Вера в истинность, необходимость и пользу гаданий никогда не ставилась под сомнение, да это было и невозможно. Она была неколебима, поскольку основана на грамматическом строении вавилонского языка, в котором для глаголов существует только две формы: перфект и имперфект. Первая говорит о действии (все равно, прошедшем, настоящем или будущем) как о законченном, вторая (опять же без учета «времени») — как о еще не совершившемся. В гадательных трактатах первая форма употребляется, когда говорится о наблюдениях, вторая же — когда из этих наблюдений выводятся предсказания. Но полностью обязательным, неотвратимым такое предсказание не было: имперфектная форма может указать на факт будущего, однако по самой ее природе в ней не могут различаться необходимое и возможное. В конечном счете это смешение разрушало представления о судьбе и, более того, о предопределении: для вавилонян причинность оставляла в последовательности событий зазоры. В эти щели и протискивался заклинатель: он умел устранить причину или отвратить следствие. Для человека VI века детерминизм существовал — и вместе с тем не существовал; даже если человек и признавал взаимосвязь явлений, то обладал возможностями нарушить ход событий. Поэтому тем более надо было знать будущее: магия не имела смысла отдельно от гадания; специалист-гадатель был подручным у заклинателя, а без последнего искусство предсказания не было бы нужным. Возможность избавиться от зла только и оправдывала употребление гадательного арсенала.

На любой вопрос гадатель мог дать три типа ответов, и каждый из них требовал от клиента соответствующего поведения. При предсказании положительного исхода дела никакого вмешательства не требовалось. Прогноз мог быть неблагоприятным, но результат иногда зависел от человеческого решения — например, о вступлении в брак или путешествии; тогда, чтобы избежать несчастья, можно было просто отказаться от своих планов. Наконец, случалось, что человеческая воля была бессильна против грядущей беды — например, родов в неблагоприятный день или слишком позднего наступления паводка. В этом случае вступали в силу магические действия и заклинания; считалось, что они могут изменить те обстоятельства, которые не находились во власти человека, а были связаны с естественным порядком вещей. Что бы ни возвещало гадание, можно было повернуть дело на добро; человек в любом случае оставался хозяином своей судьбы.

Руководства, посвященные гаданию и заклинаниям, дошли до нас в огромном количестве. Это легко объяснить: в каталогах библиотек Вавилонии они тоже составляют около трети. Мистика же оставалась потаенной, ее умозрения не записывались. Не то чтобы те, кто этим занимался, старались скрыть свои достижения — они не были секретными или эзотерическими в собственном смысле слова. Просто они были новыми и по этой причине не входили в состав литературной классики VI века; школы еще не включили их в программу; иными словами, эти идеи еще не были систематизированы, зафиксированы и прокомментированы.

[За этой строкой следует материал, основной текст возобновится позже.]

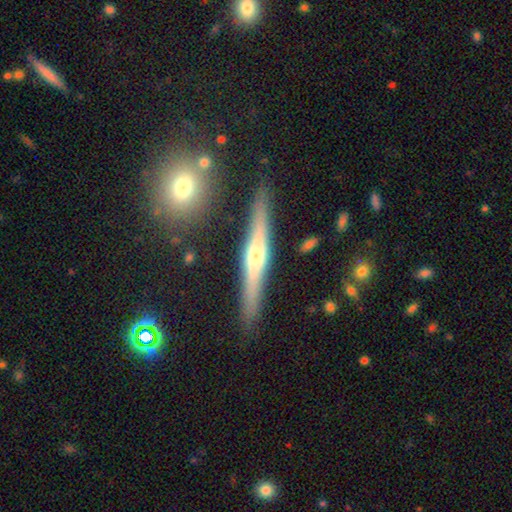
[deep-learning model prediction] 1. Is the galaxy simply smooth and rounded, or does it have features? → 71% featured or disk, 22% smooth, 7% star or artifact.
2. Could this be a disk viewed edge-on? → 96% yes, 4% no.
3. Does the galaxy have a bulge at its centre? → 78% rounded, 13% boxy, 9% none.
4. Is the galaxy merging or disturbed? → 88% none, 8% minor disturbance, 2% merger, 2% major disturbance.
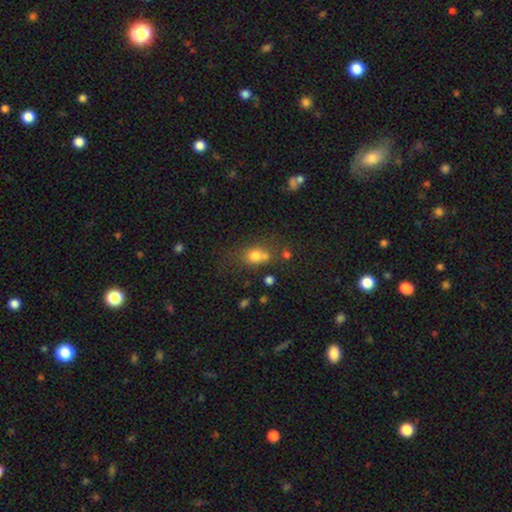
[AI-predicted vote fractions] Morphology: type=smooth (73%); roundness=round (49%, tied with in between); merging=none (43%).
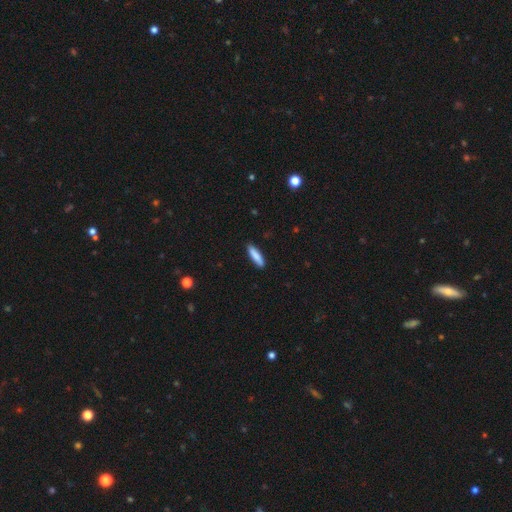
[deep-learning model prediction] The model was most divided on "how rounded": cigar-shaped: 72%, in between: 27%, round: 1%. More confident: merging — none (89%); smooth or featured — smooth (86%).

Вавилонскую мистику можно определить как исследование и созерцание мира путем «прочтения». Она руководствовалась одним основным принципом: в мире все связано со всем. Земля есть изнанка неба, но верно также и обратное; дольнее и горнее находятся в гармонии. Такова была воля Мардука от начала времен; он рассек побежденное им первозданное чудовище[46] надвое и сотворил небо и землю, так что происхождение у них общее.

Реконструировать применение этого учения, хотя бы в основных чертах, сегодня невозможно. Оно явно было склеено из разнородных частей. Конечно, в какое-то сочленение их привели, но «система» всегда оставалась открытой — это была ее характерная черта. Комментатор исследовал мироздание, входя, так сказать, все глубже в реальность, открывая ее непрестанным вопрошанием.

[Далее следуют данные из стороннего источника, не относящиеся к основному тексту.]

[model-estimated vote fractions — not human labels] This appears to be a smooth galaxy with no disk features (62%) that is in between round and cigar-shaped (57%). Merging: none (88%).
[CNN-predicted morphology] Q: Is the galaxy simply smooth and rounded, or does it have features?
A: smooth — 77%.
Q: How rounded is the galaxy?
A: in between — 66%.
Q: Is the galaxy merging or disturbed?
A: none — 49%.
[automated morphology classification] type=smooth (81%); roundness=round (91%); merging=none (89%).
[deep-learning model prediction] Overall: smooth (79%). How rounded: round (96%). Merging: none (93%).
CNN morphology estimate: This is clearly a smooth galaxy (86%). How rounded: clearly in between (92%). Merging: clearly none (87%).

Начало этим поискам, видимо, дало соединение астрологии с размышлениями над числами. Это самое правдоподобное предположение. Сами же вавилоняне этот вопрос никак не разъясняли.

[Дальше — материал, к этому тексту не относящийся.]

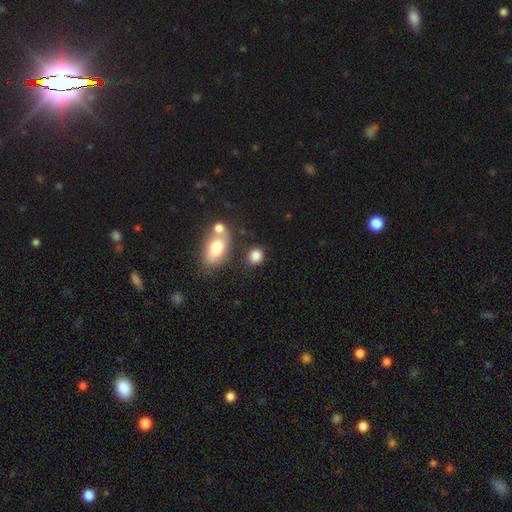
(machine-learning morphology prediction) The model was most divided on "how rounded": round: 67%, in between: 31%, cigar-shaped: 2%. More confident: smooth or featured — smooth (84%); merging — none (72%).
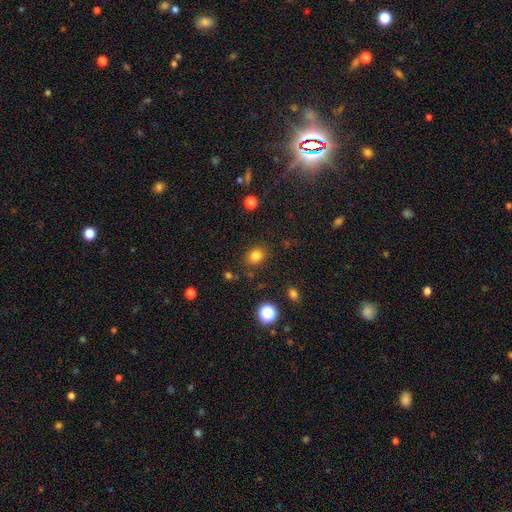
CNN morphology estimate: Q: Smooth or featured?
A: smooth (80%); runner-up: star or artifact (14%)
Q: How rounded?
A: round (60%); runner-up: in between (39%)
Q: Merging?
A: none (83%); runner-up: minor disturbance (11%)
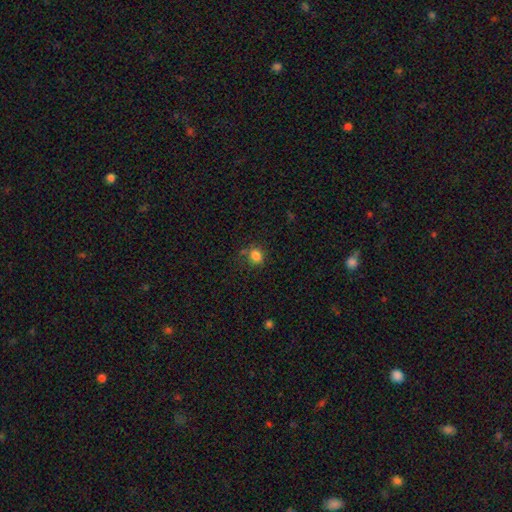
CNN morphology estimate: smooth 83%, star or artifact 13%, featured or disk 5%. Down the decision tree: how rounded — round (66%); merging — none (70%).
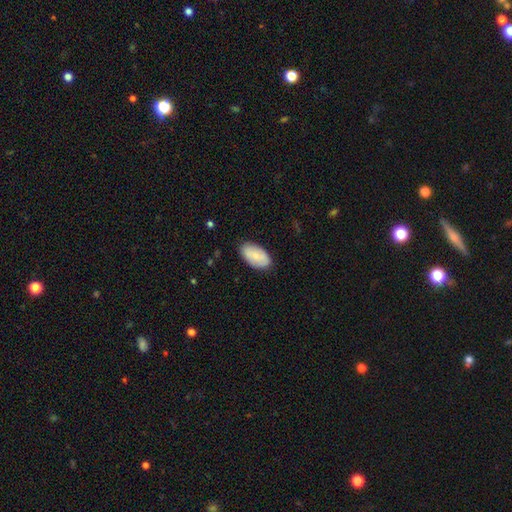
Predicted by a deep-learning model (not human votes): Smooth or featured? smooth (79%)
How rounded? in between (95%)
Merging? none (84%)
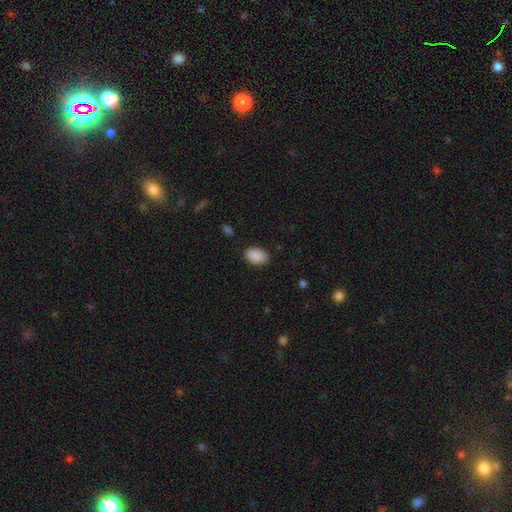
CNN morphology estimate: Q: Smooth or featured?
A: smooth (90%); runner-up: star or artifact (7%)
Q: How rounded?
A: in between (89%); runner-up: round (10%)
Q: Merging?
A: none (84%); runner-up: minor disturbance (12%)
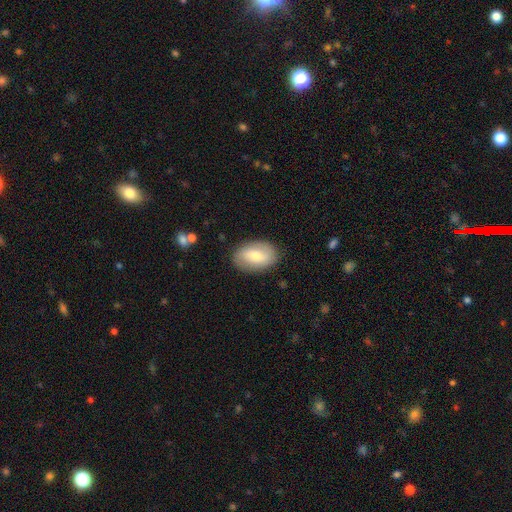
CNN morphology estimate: This is possibly a smooth galaxy (58%). How rounded: clearly in between (88%). Merging: clearly none (84%).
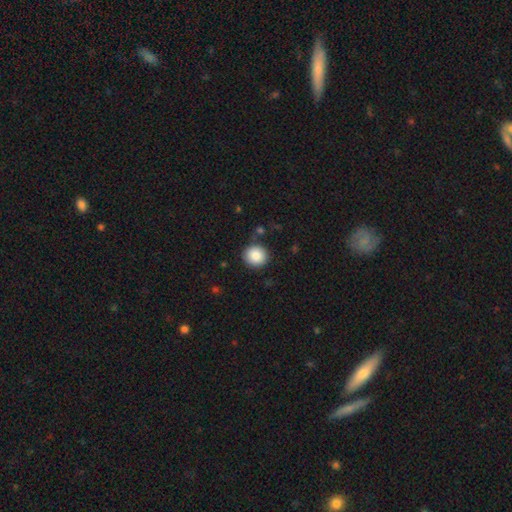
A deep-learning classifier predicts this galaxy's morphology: Smooth or featured? smooth (87%)
How rounded? round (91%)
Merging? none (87%)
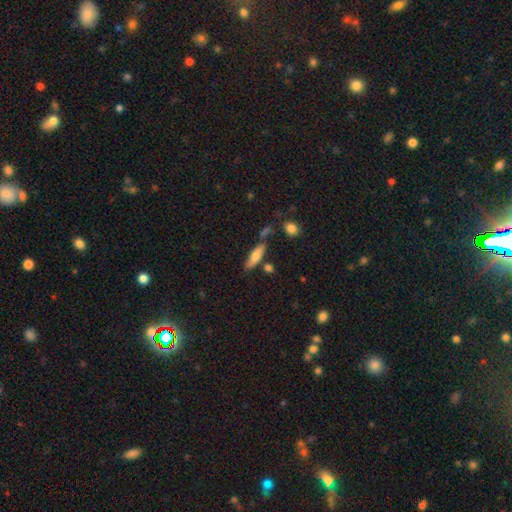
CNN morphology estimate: This is likely a smooth galaxy (70%). How rounded: possibly cigar-shaped (54%). Merging: likely none (67%).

Вавилонская астрология оформилась уже к середине II тысячелетия; наблюдение за небесными телами стало самым распространенным способом гадания. Классическое издание руководства по астрологии получило распространение в VII веке. Это самый объемный из трактатов такого рода: в нем насчитывается около десяти с половиной тысяч строк, помещенных на семидесяти табличках. В отличие от вычислений современных астрологов он принимает в расчет лишь Солнце, Луну и Иштар (по-нашему Венеру), но зато учитывает некоторые атмосферные явления — такие как грозы или песчаные бури. Никакими расчетами астрологи не занимались: они просто наблюдали небо невооруженным глазом с плоских крыш храмов. Небесные тела, которые мы называем планетами, звездами и кометами, они именовали одним словом «светила».

Перейти на страницу:

Все книги серии Жизнь замечательных людей

Газзаев
Газзаев

Имя Валерия Газзаева хорошо известно миллионам любителей футбола. Завершив карьеру футболиста, талантливый нападающий середины семидесятых — восьмидесятых годов связал свою дальнейшую жизнь с одной из самых трудных спортивных профессий, стал футбольным тренером. Беззаветно преданный своему делу, он смог добиться выдающихся успехов и получил широкое признание не только в нашей стране, но и за рубежом.Жизненный путь, который прошел герой книги Анатолия Житнухина, отмечен не только спортивными победами, но и горечью тяжелых поражений, драматическими поворотами в судьбе. Он предстает перед читателем как яркая и неординарная личность, как человек, верный и надежный в жизни, способный до конца отстаивать свои цели и принципы.Книга рассчитана на широкий круг читателей.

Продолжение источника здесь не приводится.